Repeal of the Townshend Duties and The Civil List
- Lord North repealed all the Townshend Duties except the tax on tea because he was worried about the effects of American nonimportation and non-consumption on the British economy.
- Lord North sought to remove the assemblies’ hold over governors by having them paid directly by the Civil List or the British government’s payroll.
- Massachusetts again led the way in protests to a revised Crown policy.
- The assembly voted to impeach any judge who took an English salary and juries openly refused to sit with English paid judges.
Committee of Correspondence
- In 1772, Samuel Adams devised a permanent Committee of Correspondence for the Boston Sons of Liberty.
- This group’s sole responsibility was to share information, and Patriot propaganda, with other like-minded groups of Sons of Liberty throughout the colonies.
The Tea Act (1773)
- By 1773 the British East India Company, the British importer of the product, was close to bankruptcy.
- Lord North gave the British East India Company a monopoly to sell tea directly to the colonies; in effect, lowering the price of tea and, simultaneously, ensuring it was taxed tea.

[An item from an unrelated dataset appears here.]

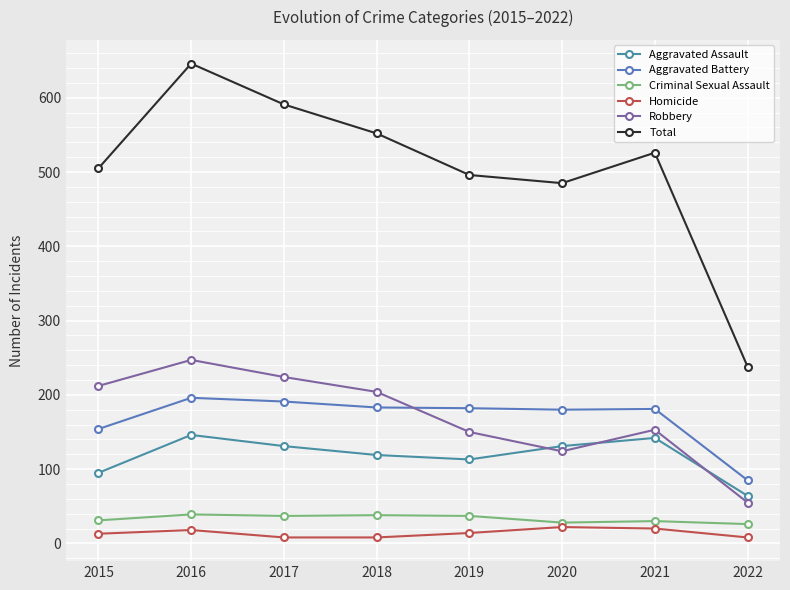

Rank the categories by Homicide value from highest to lowest.

2020, 2021, 2016, 2019, 2015, 2017, 2018, 2022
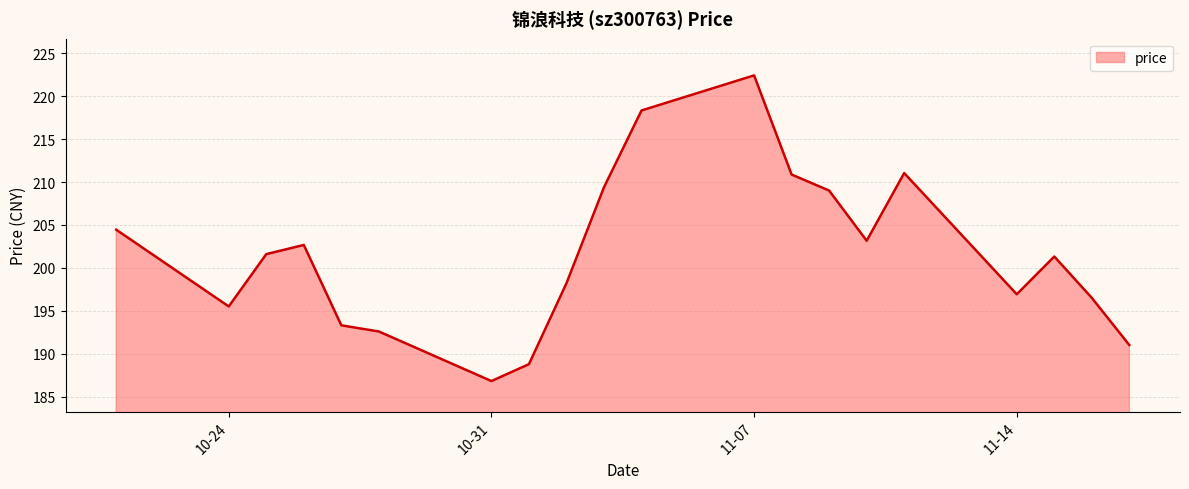

How many series are shown in this chart?

1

- Lord North hoped the reduction in cost would make the tax innocuous to American consumers.
- The Sons of Liberty mobilized nonimportation and non-consumption agreements and pressured American merchants to stop importing taxed tea.
The Boston Tea Party
- Samuel Adams led a mob of men disguised as Native Americans to the ships.
- They dumped tea into the harbor, and the event was dubbed the Boston Tea Party.
The Coercive Acts (1774) and the Continental Congress
- Parliament responded with the Coercive Acts which Patriots referred to as the “Intolerable Acts."
- The punishment of Boston galvanized support for the Patriot Cause throughout the colonies.
- Events in Boston prompted the convening of a Continental Congress in September 1774.
- Thomas Jefferson wrote A Summary View of the Rights of British Americans that argued that the colonies belonged not to Parliament but to the king.
- Jefferson appealed directly to the king in the hopes that he would recognize the damage done to colonist’s innate rights and rectify the situation.
Conclusion
- By 1774, many Americans questioned the viability of a continued relationship with Britain.
- The fundamental questions that divided colonies and the mother country in 1774 was where does sovereignty lie? Who has the power to tax and who does not? Who are full citizens in the empire?
- These questions led to a violent civil war between 1763 and 1773.